REPUBLIKA.CO.ID, JAKARTA -- Menteri Pemberdayaan Perempuan dan Perlindungan Anak (PPPA), Arifah Fauzi, mengajak seluruh anak di Indonesia untuk mengambil peran aktif dalam upaya menjaga bumi dan menghadapi tantangan krisis iklim global. Ajakan ini disampaikan dalam kolaborasi aksi iklim yang diberi nama "Aku, Kamu, Kita adalah Bumi" bersama organisasi global, Save The Children.
"Kita ingin mengajak anak-anak kita untuk turut menjaga dunia, sebagaimana dalam aksi 'Aku, Kamu, Kita, adalah Bumi', artinya siapapun kita yang berada di bumi harus menjaganya dan mengajak anak-anak untuk memulai dari diri sendiri dalam menjaga lingkungan, dan setelah itu berupaya mengajak kawan-kawannya untuk bersama-sama semangat menjaga bumi ini," kata Menteri PPPA Arifah Fauzi di Taman Ismail Marzuki, Jakarta, Sabtu (22/11/2025).
Menteri Arifah mengemukakan perempuan dan anak menjadi yang paling terdampak ketika krisis iklim terjadi, sehingga pemerintah dan seluruh pemangku kepentingan terkait memiliki kewajiban untuk melindungi mereka dari dampak-dampak kerusakan alam. "Anak mengisi sepertiga penduduk Indonesia. Jika mereka memiliki literasi dan melakukan aksi nyata yang memberikan dampak bagi bumi, seperti para Child Campaigner Aksi Generasi Iklim ini, maka generasi ke depan akan mewarisi lingkungan yang lebih baik. Oleh karena itu penting untuk kita dapat terus berkolaborasi agar suara anak dan keterlibatan anak lebih bermakna," ujar Menteri PPPA.
Riset Global Save the Children tahun 2025 mengungkapkan anak-anak yang lahir saat ini akan mengalami bencana iklim dalam skala yang belum pernah terjadi sebelumnya. Hampir semua anak yang lahir sejak tahun 2020 akan mengalami lebih banyak gelombang panas, banjir sungai, kekeringan, kebakaran hutan, dan kegagalan panen dibandingkan generasi sebelumnya.
"Krisis iklim bukan isu masa depan, ini adalah krisis saat ini. Anak-anak merasakannya hari ini rumah mereka terkena banjir, sekolah terganggu, kesehatan terancam. Kita sebagai orang dewasa punya tanggung jawab untuk memastikan suara mereka diterjemahkan menjadi kebijakan dan aksi nyata," kata CEO Save the Children Indonesia Dessy Kurwiany Ukar.
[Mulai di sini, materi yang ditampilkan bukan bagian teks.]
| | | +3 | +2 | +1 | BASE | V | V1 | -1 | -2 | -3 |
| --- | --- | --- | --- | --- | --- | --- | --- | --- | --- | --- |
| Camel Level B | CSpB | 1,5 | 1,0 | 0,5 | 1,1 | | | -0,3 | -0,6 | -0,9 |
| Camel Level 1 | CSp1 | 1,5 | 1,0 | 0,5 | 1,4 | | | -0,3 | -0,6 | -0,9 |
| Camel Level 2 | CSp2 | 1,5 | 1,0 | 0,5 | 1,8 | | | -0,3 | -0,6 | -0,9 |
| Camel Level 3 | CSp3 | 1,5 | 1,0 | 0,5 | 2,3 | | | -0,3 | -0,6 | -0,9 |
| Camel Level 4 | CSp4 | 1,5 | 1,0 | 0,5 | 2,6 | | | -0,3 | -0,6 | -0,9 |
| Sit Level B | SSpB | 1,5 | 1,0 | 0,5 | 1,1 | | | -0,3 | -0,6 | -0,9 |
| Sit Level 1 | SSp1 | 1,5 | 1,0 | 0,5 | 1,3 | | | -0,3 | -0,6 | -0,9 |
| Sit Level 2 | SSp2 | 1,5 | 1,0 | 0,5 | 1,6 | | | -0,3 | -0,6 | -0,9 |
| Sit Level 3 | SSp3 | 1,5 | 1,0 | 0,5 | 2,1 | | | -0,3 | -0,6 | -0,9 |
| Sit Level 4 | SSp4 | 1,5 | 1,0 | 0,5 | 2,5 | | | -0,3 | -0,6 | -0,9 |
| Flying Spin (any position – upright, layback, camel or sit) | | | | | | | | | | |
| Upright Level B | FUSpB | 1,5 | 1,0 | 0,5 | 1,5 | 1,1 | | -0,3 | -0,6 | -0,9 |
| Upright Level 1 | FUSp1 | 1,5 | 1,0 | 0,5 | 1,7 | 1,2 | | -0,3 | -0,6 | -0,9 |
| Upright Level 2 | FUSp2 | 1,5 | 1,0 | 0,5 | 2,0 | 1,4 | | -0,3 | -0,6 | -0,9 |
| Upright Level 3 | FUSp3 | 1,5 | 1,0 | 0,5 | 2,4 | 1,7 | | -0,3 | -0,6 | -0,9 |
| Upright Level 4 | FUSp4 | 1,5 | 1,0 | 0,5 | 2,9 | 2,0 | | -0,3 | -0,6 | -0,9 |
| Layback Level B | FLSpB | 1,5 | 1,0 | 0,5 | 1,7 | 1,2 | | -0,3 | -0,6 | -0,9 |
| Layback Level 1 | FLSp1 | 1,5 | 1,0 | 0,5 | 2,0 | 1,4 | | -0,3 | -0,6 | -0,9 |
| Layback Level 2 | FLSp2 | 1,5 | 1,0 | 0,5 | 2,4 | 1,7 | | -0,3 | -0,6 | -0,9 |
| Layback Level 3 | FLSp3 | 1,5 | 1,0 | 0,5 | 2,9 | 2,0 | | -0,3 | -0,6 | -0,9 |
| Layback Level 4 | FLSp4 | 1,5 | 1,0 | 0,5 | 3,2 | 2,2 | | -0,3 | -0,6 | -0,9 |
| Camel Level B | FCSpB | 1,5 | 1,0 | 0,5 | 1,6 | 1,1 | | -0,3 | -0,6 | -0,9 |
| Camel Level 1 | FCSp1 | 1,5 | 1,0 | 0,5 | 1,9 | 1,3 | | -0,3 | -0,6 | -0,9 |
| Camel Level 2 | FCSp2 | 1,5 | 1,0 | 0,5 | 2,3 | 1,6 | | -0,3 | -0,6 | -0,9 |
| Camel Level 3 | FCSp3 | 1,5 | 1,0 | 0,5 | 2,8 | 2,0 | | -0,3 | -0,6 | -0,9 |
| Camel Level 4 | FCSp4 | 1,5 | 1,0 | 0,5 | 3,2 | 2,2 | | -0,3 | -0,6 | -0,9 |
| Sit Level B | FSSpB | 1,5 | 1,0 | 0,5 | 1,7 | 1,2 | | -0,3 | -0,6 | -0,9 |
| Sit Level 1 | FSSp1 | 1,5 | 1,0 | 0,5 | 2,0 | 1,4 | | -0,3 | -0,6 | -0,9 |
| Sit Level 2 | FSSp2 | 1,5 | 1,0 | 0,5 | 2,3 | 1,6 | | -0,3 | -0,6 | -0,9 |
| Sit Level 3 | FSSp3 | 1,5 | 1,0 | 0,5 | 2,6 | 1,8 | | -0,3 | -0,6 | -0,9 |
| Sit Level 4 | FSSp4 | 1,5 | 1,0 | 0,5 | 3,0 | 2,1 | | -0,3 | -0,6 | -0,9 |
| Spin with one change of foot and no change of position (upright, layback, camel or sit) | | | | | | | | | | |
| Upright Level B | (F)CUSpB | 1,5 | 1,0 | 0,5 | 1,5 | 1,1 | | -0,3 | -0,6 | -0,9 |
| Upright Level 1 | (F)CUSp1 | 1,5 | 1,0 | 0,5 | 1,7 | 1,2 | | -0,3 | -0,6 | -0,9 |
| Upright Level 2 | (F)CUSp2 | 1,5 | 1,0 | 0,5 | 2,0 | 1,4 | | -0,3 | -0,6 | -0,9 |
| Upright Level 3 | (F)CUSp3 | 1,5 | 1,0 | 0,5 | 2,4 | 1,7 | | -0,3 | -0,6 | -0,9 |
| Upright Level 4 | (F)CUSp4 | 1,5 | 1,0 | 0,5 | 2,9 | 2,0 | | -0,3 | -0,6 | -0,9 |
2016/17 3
Riset Save The Children tahun 2025 juga mengungkapkan anak perempuan menanggung beban ganda akibat krisis iklim baik di kota maupun di desa. Di Jakarta Timur, banjir berulang dan panas ekstrem memperberat beban domestik yang kerap kali diberikan kepada anak perempuan, seperti memasak, mengambil air, mengasuh adik, hingga membersihkan rumah pasca-bencana.
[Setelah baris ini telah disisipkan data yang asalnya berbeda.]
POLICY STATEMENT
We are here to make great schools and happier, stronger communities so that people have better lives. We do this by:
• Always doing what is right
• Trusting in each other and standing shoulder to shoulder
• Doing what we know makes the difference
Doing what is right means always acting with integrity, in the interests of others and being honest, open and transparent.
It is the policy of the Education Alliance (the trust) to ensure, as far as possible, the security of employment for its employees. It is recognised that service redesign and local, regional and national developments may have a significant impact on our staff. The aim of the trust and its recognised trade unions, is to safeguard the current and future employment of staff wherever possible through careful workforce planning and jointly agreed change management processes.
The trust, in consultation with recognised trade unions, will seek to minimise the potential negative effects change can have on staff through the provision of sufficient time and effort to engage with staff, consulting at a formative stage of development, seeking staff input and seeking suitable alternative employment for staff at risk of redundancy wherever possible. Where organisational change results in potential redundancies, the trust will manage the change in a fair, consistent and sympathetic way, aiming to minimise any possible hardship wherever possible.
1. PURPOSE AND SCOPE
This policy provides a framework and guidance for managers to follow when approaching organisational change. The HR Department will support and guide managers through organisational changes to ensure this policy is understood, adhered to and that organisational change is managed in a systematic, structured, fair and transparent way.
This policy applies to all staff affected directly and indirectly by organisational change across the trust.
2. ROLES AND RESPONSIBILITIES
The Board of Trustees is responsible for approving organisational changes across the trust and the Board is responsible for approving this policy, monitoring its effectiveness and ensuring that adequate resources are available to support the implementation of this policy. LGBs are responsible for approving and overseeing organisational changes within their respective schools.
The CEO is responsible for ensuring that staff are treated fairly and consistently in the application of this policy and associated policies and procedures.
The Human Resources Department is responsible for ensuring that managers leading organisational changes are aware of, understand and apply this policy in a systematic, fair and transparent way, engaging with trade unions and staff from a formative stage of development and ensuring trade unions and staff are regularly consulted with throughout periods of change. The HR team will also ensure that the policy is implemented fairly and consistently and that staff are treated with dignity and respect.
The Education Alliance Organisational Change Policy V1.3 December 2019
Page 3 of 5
Di Kupang, NTT, kekeringan dan kelangkaan air membatasi akses mereka pada sanitasi aman dan kesehatan reproduksi, serta meningkatkan risiko keselamatan saat harus berjalan jauh mengambil air.
Meski menghadapi kerentanan berlapis, anak perempuan menunjukkan kapasitas adaptasi yang kuat dan kesadaran lingkungan yang tinggi. Hal ini membuktikan bahwa mereka adalah agen perubahan yang penting dalam ketahanan iklim.

9 hours ago
7































:strip_icc():format(jpeg)/kly-media-production/medias/5344879/original/037827700_1757495713-Kota_Semarang.jpg)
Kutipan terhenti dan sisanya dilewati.